2.6. Assessment of heterogeneity
Heterogeneity across trials will be detected by χ2 test with a 0.10 level as the cut-off value (P<0.1). Heterogeneity across trials will be quantified using I2 statistic. Studies with an I2 value of more than 75% will be considered to have high degree heterogeneity. If the included studies have good homogeneity, the overall effect will be synthesized [25]. Otherwise, the sources of heterogeneity will be explored via subgroup and analysis meta-regression [25].
2.7. Evaluation of publication bias
If there are more than ten studies in an outcome, a funnel plots will be structured to funnel plot used to investigate publication bias [25]. Asymmetry in the funnel plot indicates possible publication bias.
2.8. Data synthesis
If there are sufficient studies focusing on similar comparison and the same outcomes, meta-analysis will be undertaken using fixed-effect model or the random-effect model dependent on heterogeneity results.

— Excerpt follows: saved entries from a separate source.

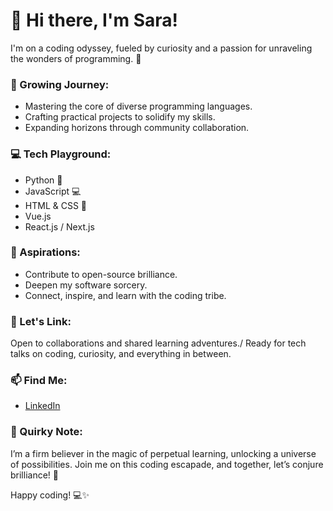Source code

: # 👋 Hi there, I'm Sara!

I'm on a coding odyssey, fueled by curiosity and a passion for unraveling the wonders of programming. 🚀

### 🌱 Growing Journey:

- Mastering the core of diverse programming languages.
- Crafting practical projects to solidify my skills.
- Expanding horizons through community collaboration.

### 💻 Tech Playground:
- Python 🐍
- JavaScript 💻
- HTML & CSS 🎨
- Vue.js
- React.js / Next.js

### 🚀 Aspirations:

- Contribute to open-source brilliance.
- Deepen my software sorcery.
- Connect, inspire, and learn with the coding tribe.

### 🤝 Let's Link:

Open to collaborations and shared learning adventures./
Ready for tech talks on coding, curiosity, and everything in between.

### 📫 Find Me:

- [LinkedIn](www.linkedin.com/in/saraalmaqbali)


### 🌈 Quirky Note:

I’m a firm believer in the magic of perpetual learning, unlocking a universe of possibilities. Join me on this coding escapade, and together, let’s conjure brilliance! 🌟

Happy coding! 💻✨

Otherwise, only the qualitative analysis will be carried out.
2.9. Subgroup analyzes
Subgroup analysis will be undertaken according to whether toothbrush was used or not. Subgroup analysis will also be undertaken according to the different types of mouthwash.
2.10. Sensitivity analysis
The studies that with a low methodological quality adversely affect the strength of the evidence, so sensitivity analysis will be performed to investigate the effect of these trials on the evidence. It will be performed via excluding a study and comparing the results changes. The results will be reported and discussed the discussion part.
2.11. Grading the quality of evidence
The quality of evidence for outcomes will be evaluated according to the Grading of Recommendations Assessment, Development and Evaluation (GRADE) system, which rates the quality the quality of evidence into four levels (high, moderate, low, very low levels) [26].